A staunch believer of the concept that “the eyes see what the brain tells them to see”, Nyman is requested to interview three men who will allegedly alter his mindset on the supernatural. This is the framework for a trio of tonally and visually distinctive ghost stories, with Paul Whitehouse is superbly cast against type in the first, as a night watchman with a tragic personal history who’s terrorised by something unearthly during one long night on the job. His funny, almost painfully moving portrayal of a casually racist, Brexit-era Brit is the core of a brilliantly sustained descent into literal darkness, with great use of in-camera frights and lighting. The second story channels THE EVIL DEAD as it follows a student (Alex Lawther) menaced by something demonic in the woods, balancing out the chills with clever comic asides, including a marvellous cutaway to a Sooty Show poster.
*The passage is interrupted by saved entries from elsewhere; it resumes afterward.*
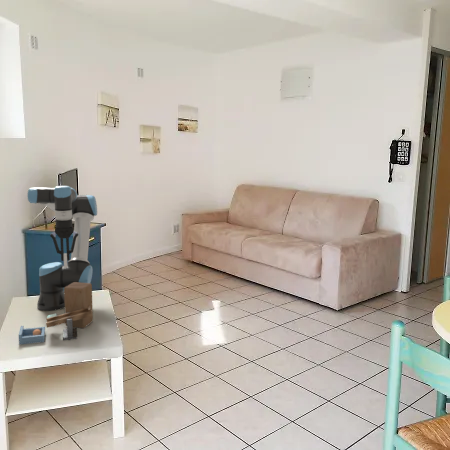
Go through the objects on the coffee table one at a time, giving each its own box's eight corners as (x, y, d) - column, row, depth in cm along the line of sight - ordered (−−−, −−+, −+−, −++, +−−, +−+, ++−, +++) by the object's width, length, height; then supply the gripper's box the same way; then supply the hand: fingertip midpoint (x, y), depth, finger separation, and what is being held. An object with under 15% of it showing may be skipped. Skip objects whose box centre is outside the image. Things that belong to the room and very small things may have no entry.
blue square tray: (21, 335, 219) (20, 325, 218) (45, 332, 222) (44, 323, 221) (19, 344, 209) (18, 334, 208) (44, 341, 212) (43, 332, 211)
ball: (37, 336, 218) (31, 332, 217) (43, 331, 218) (36, 326, 217) (37, 340, 214) (30, 335, 213) (42, 334, 215) (36, 329, 213)
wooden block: (83, 329, 227) (82, 289, 223) (64, 327, 229) (63, 287, 225) (93, 321, 237) (92, 282, 233) (75, 319, 239) (73, 281, 235)
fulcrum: (63, 340, 214) (62, 321, 213) (63, 330, 225) (62, 312, 223) (77, 338, 216) (76, 319, 215) (76, 329, 226) (76, 311, 225)
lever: (46, 328, 213) (45, 321, 213) (48, 317, 226) (46, 310, 225) (92, 316, 219) (90, 309, 218) (90, 306, 231) (89, 299, 230)
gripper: (48, 220, 219) (51, 270, 223) (78, 219, 223) (80, 268, 227) (49, 217, 226) (51, 265, 230) (78, 217, 230) (79, 264, 234)
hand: (65, 267), depth 229 cm, fingers closed
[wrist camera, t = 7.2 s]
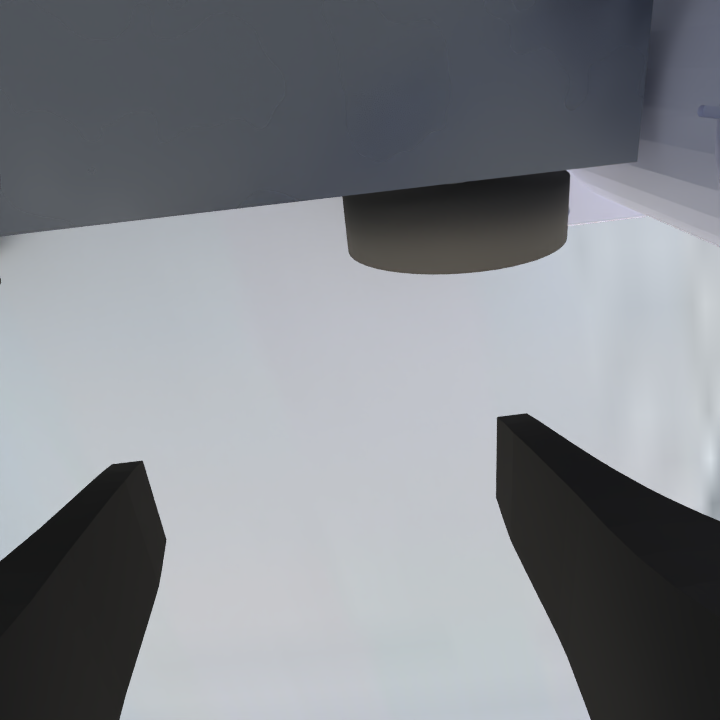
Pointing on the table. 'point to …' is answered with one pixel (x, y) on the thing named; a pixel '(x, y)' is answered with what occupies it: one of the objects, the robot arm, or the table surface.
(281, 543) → the table surface
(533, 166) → the trolley
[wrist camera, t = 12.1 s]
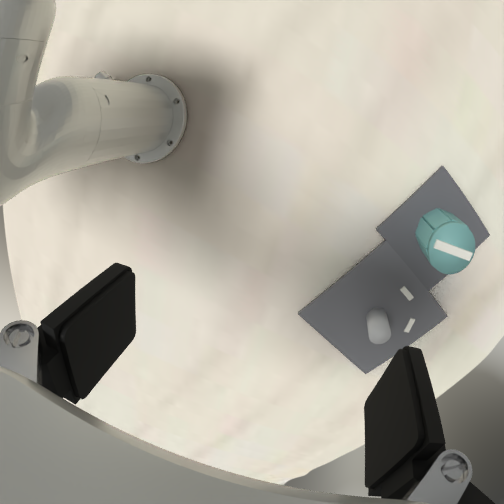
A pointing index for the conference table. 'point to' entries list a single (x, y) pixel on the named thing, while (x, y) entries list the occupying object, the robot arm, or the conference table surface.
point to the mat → (410, 212)
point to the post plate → (369, 294)
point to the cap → (445, 241)
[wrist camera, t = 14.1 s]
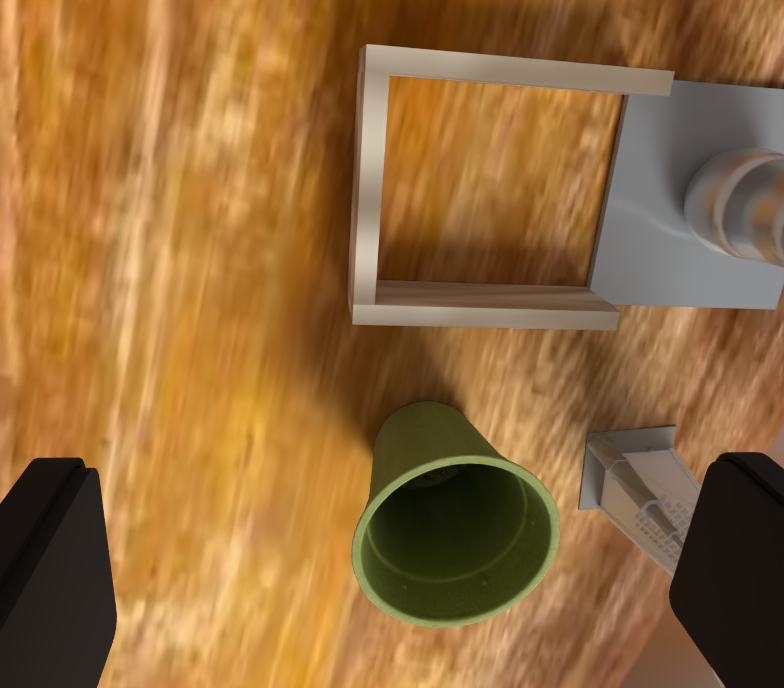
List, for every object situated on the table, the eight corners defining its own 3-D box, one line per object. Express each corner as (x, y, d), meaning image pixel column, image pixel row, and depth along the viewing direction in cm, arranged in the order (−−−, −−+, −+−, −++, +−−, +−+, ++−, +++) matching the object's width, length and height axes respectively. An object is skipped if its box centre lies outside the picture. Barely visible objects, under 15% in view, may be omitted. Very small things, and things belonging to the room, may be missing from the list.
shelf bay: (358, 49, 34) (366, 43, 30) (629, 72, 36) (674, 71, 32) (347, 296, 40) (352, 324, 35) (582, 303, 42) (616, 330, 37)
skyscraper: (691, 422, 47) (1142, 820, 22) (674, 508, 51) (1051, 944, 25) (585, 431, 46) (926, 858, 21) (575, 518, 50) (860, 982, 24)
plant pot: (535, 429, 45) (602, 530, 35) (425, 533, 48) (458, 656, 38) (420, 333, 41) (458, 417, 31) (307, 453, 44) (306, 567, 34)
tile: (628, 76, 37) (633, 76, 36) (837, 94, 39) (845, 94, 38) (583, 300, 42) (586, 303, 41) (769, 306, 44) (775, 309, 43)
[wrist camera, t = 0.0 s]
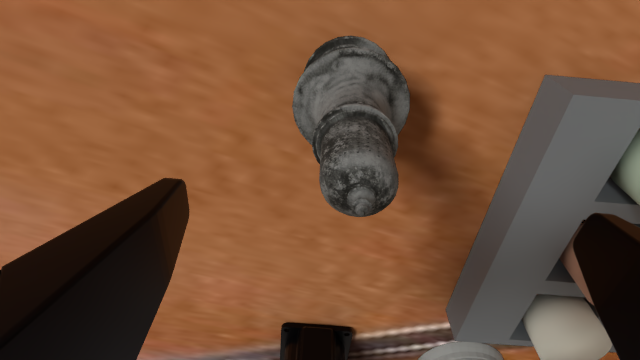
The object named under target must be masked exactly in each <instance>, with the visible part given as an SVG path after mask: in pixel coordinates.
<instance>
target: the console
mask: <svg viewBox="0 0 640 360" xmlns="http://www.w3.org/2000/svg"><path fill="white" fill-rule="evenodd" d="M639 128H640V83H630V82H619V81H608V80H597V79H586V78H575V77H564V76H553V75H545V77H544V79H543V82H542V84H541V86H540V89H539V91H538V93H537V96H536V98H535V100H534V103H533V105H532V107H531V110H530V112H529V114H528V117H527V119H526V122H525V124H524V126H523V129H522V131H521V133H520V136H519V138H518V140H517V143H516V145H515V147H514V150H513V152H512V154H511V157H510V159H509V162H508V164H507V166H506V169H505V171H504V173H503V176H502V178H501V180H500V183H499V185H498V187H497V190H496V192H495V194H494V197H493V199H492V202H491V204H490V206H489V209H488V211H487V213H486V216H485V218H484V220H483V223H482V225H481V227H480V230H479V232H478V234H477V237H476V239H475V242H474V244H473V246H472V249H471V251H470V253H469V256H468V258H467V260H466V263H465V265H464V267H463V270H462V272H461V274H460V277H459V279H458V282H457V284H456V286H455V289H454V291H453V293H452V296H451V298H450V300H449V303H448V305H447V307H446V313H447V316H448V320H449V323H450V326H451V330H452V333H453V336H454V340H455V341H463V342H477V343H491V344H505V345H519V346H533V347H534V345H533V343H532V341H531V339H530V337H529V335H528V333H527V331H526V329H525V326H524V324H523V322H522V320H521V319H522V318H523V316H524V314H525V313H526V311H527V309H528V308H529V306H530V305H531V303H532V301H533V300H534V298H535V296H536V295H537V294H546V295H559V296H572V297H584V299H585V300H586V302H587V303H588V305H589V306H590V308H591V309H592V311H593V312H594V314H595V315H596V317H597V318H598V320H599V321H600V322H601V320H600V318H599V316H598V314H597V311H596V309H595V307H594V305H592V304H591V303H590V302H589V301H588V300H587V299H586V297H585V296H584V294H583V293H582V291H581V290H580V288H579V287H578V285H577V284H576V282H575V281H574V280H573V278H572V277H571V275H570V274H569V272H568V271H567V269H566V268H565V266H564V265H563V263H562V262H561V260H560V259H559V258H560V256H561V254H562V253H563V251H564V249H565V248H566V246H567V245H568V243H569V241H570V240H571V238H572V237H573V235H574V233H575V232H576V230H577V228H578V227H579V225H580V224H581V222H582V220H583V219H584V220H586V219H587V218H588V216H590V215H591V214H593V213H606V214H613V215H616V216H618V217H620V218H622V219H624V220H626V221H628V222H630V223H632V224H634V225H636V226H638V227H640V205H639V204H637V203H636V202H635V201H634V200H633V199H632V198H631V197H630V196H629V195H628V194H626V193H625V192H624V191H623V190H622V189H621V188H620V187H619V186H618V185H617V184H616V183H615V182H614V181H613V180H612V178H611V177H610V175H611V173H612V172H613V170H614V168H615V167H616V165H617V164H618V162H619V160H620V159H621V157H622V156H623V154H624V152H625V151H626V149H627V147H628V146H629V144H630V143H631V141H632V139H633V138H634V136H635V134H636V133H637V131H638V130H639ZM601 324H602V322H601ZM602 325H603V324H602ZM603 327H604V326H603ZM609 352H616V351H615V349H614V347H613V345H612V347H611V349H610V350H609Z"/></svg>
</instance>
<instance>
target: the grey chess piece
mask: <svg viewBox="0 0 640 360" xmlns="http://www.w3.org/2000/svg"><path fill="white" fill-rule="evenodd" d="M292 107H293V113H294V119H295V122H296V124H297V126H298V128H299V130H300V132H301V134H302V135H303V136H304V137H305V139H306V140H307V141H308V142H309V143H310V144H311V145H312V147H313V153H314V155H315V157H316V159H317V162H318V163H319V164H320V178H319V181H320V187H321V191H322V194H323V196H324V198H325V200H326V201H327V202H328V203H329V204H330V205H331V207H333V208H334V209H336V210H337V211H339V212H341V213H344V214H346V215H349V216H355V217H365V216H370V215H373V214H376V213H378V212H380V211H382V210H383V209H384V208H386V207H387V206H388V205H389V204H390V203H391V202H392V200H393V199H394V197H395V196H396V192H397V189H398V172H397V168H396V164H395V161H394V157H395V155H396V151H397V148H398V134H399V133H400V131H401V129H402V128H403V126H404V125H405V123H406V120H407V116H408V113H409V110H410V93H409V90H408V86H407V83H406V80H405V78H404V76H403V75H402V73H401V72H400V70H399V68H398V67H397V66H396V65H395V64H394V63H392V62H391V61H390V60H389V58H388V56H387V55H386V53H385V52H384V51H383V50H382V49H381V48H380V47H379V46H378V45H377V44H375V43H374V42H372V41H370V40H367V39H365V38H362V37H356V36H344V37H337V38H335V39H333V40H330V41H328V42H326V43H324V44H323V45H322V46H320V47H319V48H318V49H316V51H315V52H314V53H313V55H312V56H311V57H310V58H309V60H308V62H307V65H306V67H305V70H304V73H303V74H302V75H301V77H300V78H299V81H298V83H297V86H296V88H295V91H294V97H293V106H292Z"/></svg>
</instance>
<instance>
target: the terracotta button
mask: <svg viewBox="0 0 640 360" xmlns="http://www.w3.org/2000/svg"><path fill="white" fill-rule="evenodd" d="M582 225H583V224H582ZM582 225H580V226H579V227H578V228H577V230H576V232H575V233H574V235H573V237H572V238H571V240H570V241H569V243H568V245H567V246H566V248H565V249H564V251H563V253H562V254H561V256H560V258H559V259H560V260H561V262H562V263H563V265H564V266H565V268H566V269H567V271H568V272H569V274H570V275H571V277H572V278H573V280H574V281H575V282H576V284H577V285H578V287H579V288H580V290H581V291H582V293H583V294H584V296H585V297H586V299H587V300H588V301H589V302H590V303H591V304H592V305H594V304H593V302H592V299H591V296H590V294H589V291H588V288H587V286H586V283H585V280H584V278H583V275H582V272H581V270H580V267H579V264H578V261H577V259H576V256H575V253H574V251H573V241H574V238H575V237H576V235H577V233H578V232H579V230H580V229H581V227H582Z"/></svg>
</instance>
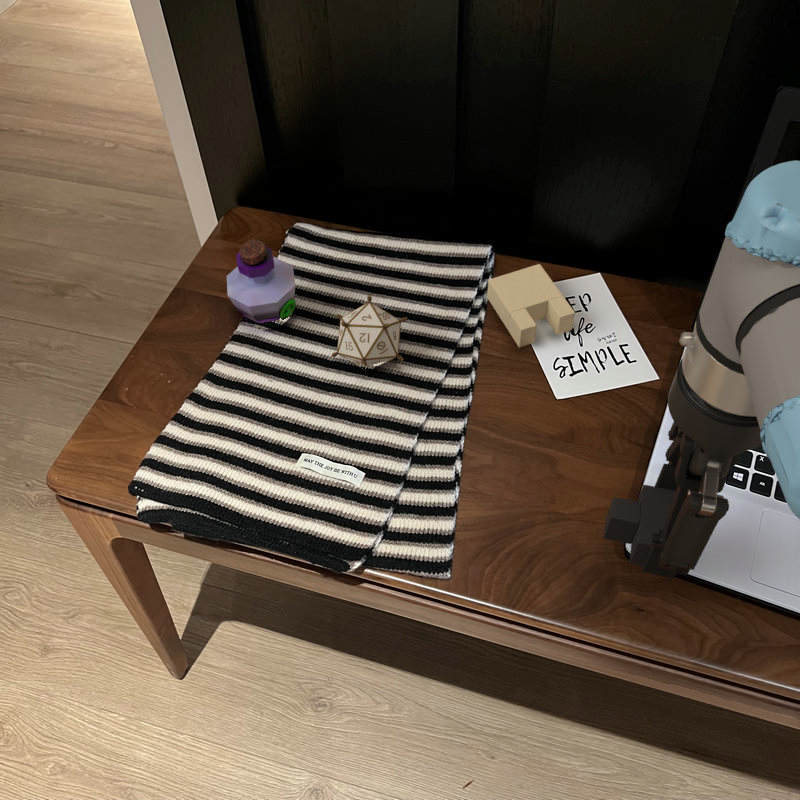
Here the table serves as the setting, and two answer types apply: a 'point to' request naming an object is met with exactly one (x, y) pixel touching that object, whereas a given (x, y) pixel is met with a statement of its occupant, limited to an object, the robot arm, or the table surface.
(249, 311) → the potion bottle
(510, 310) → the base pad
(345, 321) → the game die
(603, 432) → the table surface
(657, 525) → the black pad
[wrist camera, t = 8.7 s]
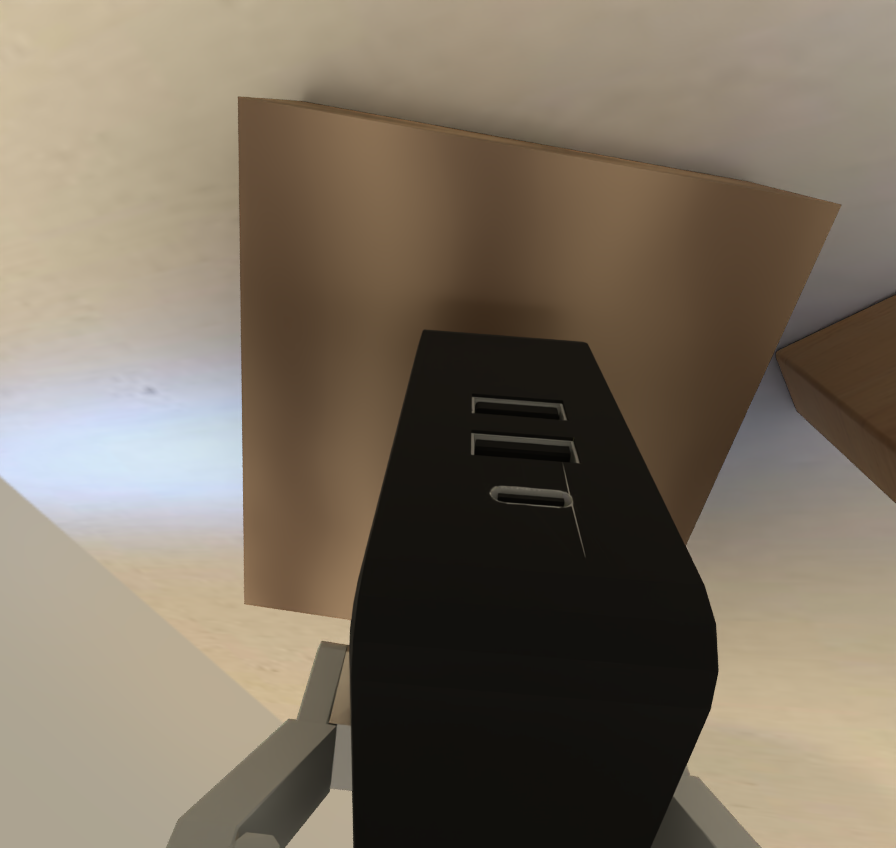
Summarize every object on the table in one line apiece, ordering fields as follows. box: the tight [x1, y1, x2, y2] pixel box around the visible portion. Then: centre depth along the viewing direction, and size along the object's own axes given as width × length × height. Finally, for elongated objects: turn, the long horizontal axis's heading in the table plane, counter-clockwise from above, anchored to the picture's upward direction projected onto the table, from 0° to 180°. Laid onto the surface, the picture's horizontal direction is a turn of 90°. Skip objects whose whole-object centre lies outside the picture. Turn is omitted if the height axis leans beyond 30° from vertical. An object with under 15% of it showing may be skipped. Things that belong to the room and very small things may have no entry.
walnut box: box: [238, 97, 841, 620], centre depth 22 cm, size 16×18×6 cm
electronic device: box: [349, 329, 718, 848], centre depth 13 cm, size 4×10×10 cm, turn 176°
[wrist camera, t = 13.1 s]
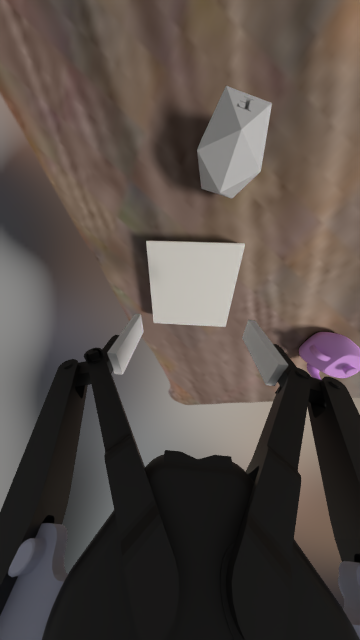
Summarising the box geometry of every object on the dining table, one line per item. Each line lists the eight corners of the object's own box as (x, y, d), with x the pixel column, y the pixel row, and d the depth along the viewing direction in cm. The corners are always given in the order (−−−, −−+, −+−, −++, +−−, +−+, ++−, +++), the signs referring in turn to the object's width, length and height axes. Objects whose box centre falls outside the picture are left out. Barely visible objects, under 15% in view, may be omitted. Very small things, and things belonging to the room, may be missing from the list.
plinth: (151, 240, 29) (146, 240, 25) (238, 242, 28) (245, 243, 24) (157, 315, 38) (153, 322, 35) (222, 318, 37) (225, 326, 34)
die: (260, 137, 21) (310, 67, 12) (234, 210, 25) (256, 197, 17) (207, 118, 20) (219, 30, 12) (190, 196, 25) (190, 175, 16)
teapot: (311, 321, 36) (347, 346, 28) (351, 336, 38) (397, 364, 29) (273, 357, 43) (292, 385, 35) (308, 369, 45) (334, 398, 37)
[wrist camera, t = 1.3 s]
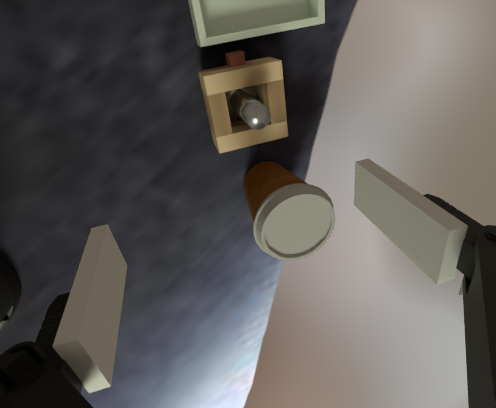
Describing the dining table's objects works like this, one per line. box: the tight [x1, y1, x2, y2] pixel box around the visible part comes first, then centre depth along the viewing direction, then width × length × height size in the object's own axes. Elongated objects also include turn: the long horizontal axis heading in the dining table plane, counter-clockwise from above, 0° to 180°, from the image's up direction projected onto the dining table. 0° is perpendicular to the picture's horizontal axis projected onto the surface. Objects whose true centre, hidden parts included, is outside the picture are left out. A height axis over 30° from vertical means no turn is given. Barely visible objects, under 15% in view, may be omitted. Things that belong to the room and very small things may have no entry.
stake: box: [225, 85, 271, 130], centre depth 34 cm, size 7×7×9 cm
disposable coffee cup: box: [243, 161, 335, 261], centre depth 40 cm, size 10×10×12 cm
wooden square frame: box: [198, 50, 288, 153], centre depth 35 cm, size 8×9×4 cm
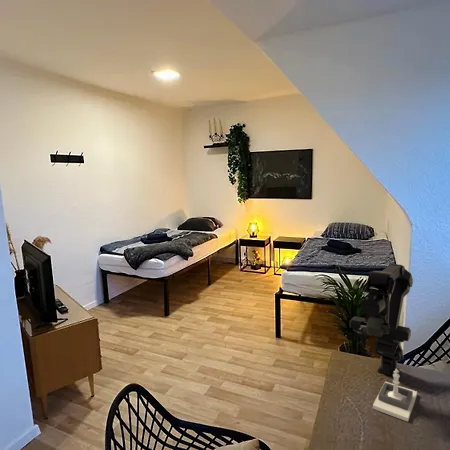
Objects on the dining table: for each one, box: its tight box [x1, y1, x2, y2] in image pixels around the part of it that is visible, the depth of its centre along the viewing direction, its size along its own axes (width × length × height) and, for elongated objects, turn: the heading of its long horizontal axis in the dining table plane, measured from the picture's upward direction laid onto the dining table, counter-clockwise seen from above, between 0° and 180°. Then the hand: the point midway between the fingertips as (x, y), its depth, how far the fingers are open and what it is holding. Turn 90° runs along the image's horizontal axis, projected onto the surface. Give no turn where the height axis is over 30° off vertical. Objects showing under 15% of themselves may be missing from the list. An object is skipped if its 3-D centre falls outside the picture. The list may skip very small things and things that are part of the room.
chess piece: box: [387, 369, 404, 401], centre depth 107 cm, size 5×5×10 cm
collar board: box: [372, 381, 418, 422], centre depth 107 cm, size 16×10×3 cm, turn 141°
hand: (378, 351), depth 114 cm, fingers open, 9 cm apart
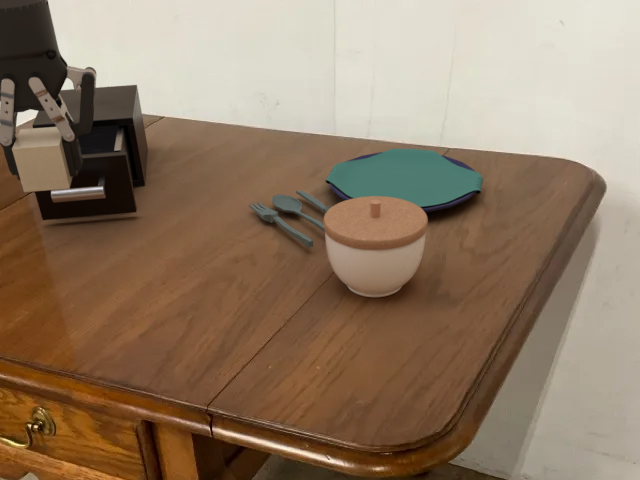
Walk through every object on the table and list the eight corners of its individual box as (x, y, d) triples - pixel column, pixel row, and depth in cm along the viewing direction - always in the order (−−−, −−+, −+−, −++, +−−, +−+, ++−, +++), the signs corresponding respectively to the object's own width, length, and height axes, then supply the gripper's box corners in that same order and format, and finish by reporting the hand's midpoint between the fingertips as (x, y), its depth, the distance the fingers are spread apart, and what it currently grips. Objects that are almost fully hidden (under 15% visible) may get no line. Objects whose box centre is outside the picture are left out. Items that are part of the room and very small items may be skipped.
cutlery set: (510, 199, 100) (512, 182, 99) (312, 262, 88) (312, 244, 86) (417, 153, 113) (418, 138, 112) (235, 202, 101) (233, 185, 100)
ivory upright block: (23, 192, 79) (11, 148, 76) (31, 171, 83) (20, 129, 81) (69, 188, 80) (59, 144, 77) (75, 168, 84) (65, 125, 81)
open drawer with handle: (135, 228, 94) (123, 169, 89) (37, 237, 92) (20, 177, 88) (140, 171, 108) (130, 118, 103) (55, 178, 107) (41, 124, 102)
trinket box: (441, 274, 85) (447, 193, 79) (393, 319, 78) (395, 234, 72) (358, 251, 90) (358, 173, 84) (306, 291, 83) (302, 209, 77)
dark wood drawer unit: (145, 185, 106) (132, 117, 100) (50, 193, 105) (31, 125, 99) (147, 147, 118) (136, 84, 112) (62, 154, 116) (46, 90, 111)
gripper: (-89, 9, 67) (-29, 195, 78) (79, 0, 68) (116, 184, 79) (-69, -9, 73) (-15, 167, 83) (86, -16, 74) (120, 157, 85)
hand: (49, 174), depth 81 cm, fingers closed on ivory upright block, 4 cm apart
And the third pulls off another casting coup by finding genuinely obnoxious and creepy dimensions to Martin Freeman, here essaying a wealthy businessman on the Yorkshire Moors in a story that sustains dread from the expansive locations and the open plan luxury of his massive house.
GHOST STORIES is properly scary in ways that the typical (and overpopulated) Hollywood ghost story rarely is: avoiding an excess of noisy jump scares and sustaining an ambience of unease, it has us looking in the corner of the widescreen frame for things that, often, are simply not there. It also offers a disorientating final act that subverts everything we have just seen, rewarding attentive viewers and unfurling a tale of a haunted mind rather than a physical haunting. Making smart use of recognisably drab British locations and boasting a fine sense of (nervous) humour, the movie haunts in lots of different ways and, typical of its unpredictable nature, caps a bleak conclusion with the chirpy sound of Boris Pickett and the Crypt Kickers singing “The Monster Mash”.